Recht und KapitalmarktVerbraucherrechte

Die Verbandsklage – ein disruptives Gesetz mit Fragezeichen

Das Bundeskabinett hat Ende März nach langen Diskussionen zwischen den Fachministerien den Regierungsentwurf für das neue Verbraucherrechtedurchsetzungsgesetz beschlossen.

Die Verbandsklage – ein disruptives Gesetz mit Fragezeichen

Die Verbandsklage – ein disruptives Gesetz mit Fragezeichen

Bundesregierung legt Entwurf für das Verbraucherrechtedurchsetzungsgesetz vor

Von Martin Mekat*)

Zentrales Merkmal des neuen Verbraucherrechtedurchsetzungsgesetzes (VDuG) ist eine Abhilfeklage, welcher sich nicht nur Verbraucher, sondern auch Unternehmen, die weniger als 50 Personen beschäftigen und deren Jahresumsatz oder Jahresbilanz 10 Mill. Euro nicht übersteigt, anschließen können. Anders als bei der Musterfeststellungsklage ist auch keine spätere Individualklage mehr erforderlich, da im Rahmen eines sich an das gerichtliche Verfahren anschließenden Umsetzungsverfahrens die Verteilung der titulierten Summe durch einen Sachwalter vorgesehen ist.

---

_Arbeitsanweisung A:_
Gib den Artikel zur Verbandsklage vollständig und wortgetreu wieder.
Der Artikel zur Verbandsklage und die Datensätze sind voneinander unabhängiges Material.

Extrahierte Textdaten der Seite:
---

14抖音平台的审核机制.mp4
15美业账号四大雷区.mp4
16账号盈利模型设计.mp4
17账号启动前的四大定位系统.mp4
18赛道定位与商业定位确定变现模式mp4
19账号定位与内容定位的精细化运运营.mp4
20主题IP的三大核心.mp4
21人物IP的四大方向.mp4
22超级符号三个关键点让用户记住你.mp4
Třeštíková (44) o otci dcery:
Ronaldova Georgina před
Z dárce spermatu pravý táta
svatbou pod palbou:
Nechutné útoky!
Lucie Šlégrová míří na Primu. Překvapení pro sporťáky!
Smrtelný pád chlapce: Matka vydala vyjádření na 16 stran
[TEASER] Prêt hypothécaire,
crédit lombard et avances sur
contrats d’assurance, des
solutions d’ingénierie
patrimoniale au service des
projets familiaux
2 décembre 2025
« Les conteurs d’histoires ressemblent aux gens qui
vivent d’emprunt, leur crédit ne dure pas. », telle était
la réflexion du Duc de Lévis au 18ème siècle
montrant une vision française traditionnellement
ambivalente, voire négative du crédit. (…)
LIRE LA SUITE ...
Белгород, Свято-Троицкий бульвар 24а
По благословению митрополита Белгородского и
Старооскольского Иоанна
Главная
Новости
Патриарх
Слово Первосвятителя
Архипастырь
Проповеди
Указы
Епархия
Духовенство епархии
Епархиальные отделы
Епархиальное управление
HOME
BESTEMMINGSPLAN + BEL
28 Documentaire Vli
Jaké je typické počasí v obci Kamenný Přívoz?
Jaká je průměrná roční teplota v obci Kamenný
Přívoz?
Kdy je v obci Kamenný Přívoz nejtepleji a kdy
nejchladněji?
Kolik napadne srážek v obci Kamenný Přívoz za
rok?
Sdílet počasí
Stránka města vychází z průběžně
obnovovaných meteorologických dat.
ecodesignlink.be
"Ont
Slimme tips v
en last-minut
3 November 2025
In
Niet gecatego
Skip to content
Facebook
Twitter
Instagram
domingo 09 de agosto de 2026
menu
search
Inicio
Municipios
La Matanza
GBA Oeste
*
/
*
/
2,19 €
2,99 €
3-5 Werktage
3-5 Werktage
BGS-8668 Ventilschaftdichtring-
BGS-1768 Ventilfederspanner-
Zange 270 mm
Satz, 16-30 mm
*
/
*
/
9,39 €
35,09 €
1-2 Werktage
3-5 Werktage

---

_Arbeitsanweisung B:_
Schreibe die Zeilen der Datensätze vom Anfang bis einschließlich der Zeile mit „vivent d’emprunt, leur“ als JSON-Liste von Zeichenketten um, mit einem Eintrag je Zeile und ohne Leerzeilen.

_Ergebnis A:_
Recht und KapitalmarktVerbraucherrechte

Die Verbandsklage – ein disruptives Gesetz mit Fragezeichen

Das Bundeskabinett hat Ende März nach langen Diskussionen zwischen den Fachministerien den Regierungsentwurf für das neue Verbraucherrechtedurchsetzungsgesetz beschlossen.

Die Verbandsklage – ein disruptives Gesetz mit Fragezeichen

Die Verbandsklage – ein disruptives Gesetz mit Fragezeichen

Bundesregierung legt Entwurf für das Verbraucherrechtedurchsetzungsgesetz vor

Von Martin Mekat*)

Zentrales Merkmal des neuen Verbraucherrechtedurchsetzungsgesetzes (VDuG) ist eine Abhilfeklage, welcher sich nicht nur Verbraucher, sondern auch Unternehmen, die weniger als 50 Personen beschäftigen und deren Jahresumsatz oder Jahresbilanz 10 Mill. Euro nicht übersteigt, anschließen können. Anders als bei der Musterfeststellungsklage ist auch keine spätere Individualklage mehr erforderlich, da im Rahmen eines sich an das gerichtliche Verfahren anschließenden Umsetzungsverfahrens die Verteilung der titulierten Summe durch einen Sachwalter vorgesehen ist.

_Ergebnis B:_
[
  "14抖音平台的审核机制.mp4",
  "15美业账号四大雷区.mp4",
  "16账号盈利模型设计.mp4",
  "17账号启动前的四大定位系统.mp4",
  "18赛道定位与商业定位确定变现模式mp4",
  "19账号定位与内容定位的精细化运运营.mp4",
  "20主题IP的三大核心.mp4",
  "21人物IP的四大方向.mp4",
  "22超级符号三个关键点让用户记住你.mp4",
  "Třeštíková (44) o otci dcery:",
  "Ronaldova Georgina před",
  "Z dárce spermatu pravý táta",
  "svatbou pod palbou:",
  "Nechutné útoky!",
  "Lucie Šlégrová míří na Primu. Překvapení pro sporťáky!",
  "Smrtelný pád chlapce: Matka vydala vyjádření na 16 stran",
  "[TEASER] Prêt hypothécaire,",
  "crédit lombard et avances sur",
  "contrats d’assurance, des",
  "solutions d’ingénierie",
  "patrimoniale au service des",
  "projets familiaux",
  "2 décembre 2025",
  "« Les conteurs d’histoires ressemblent aux gens qui",
  "vivent d’emprunt, leur crédit ne dure pas. », telle était"
]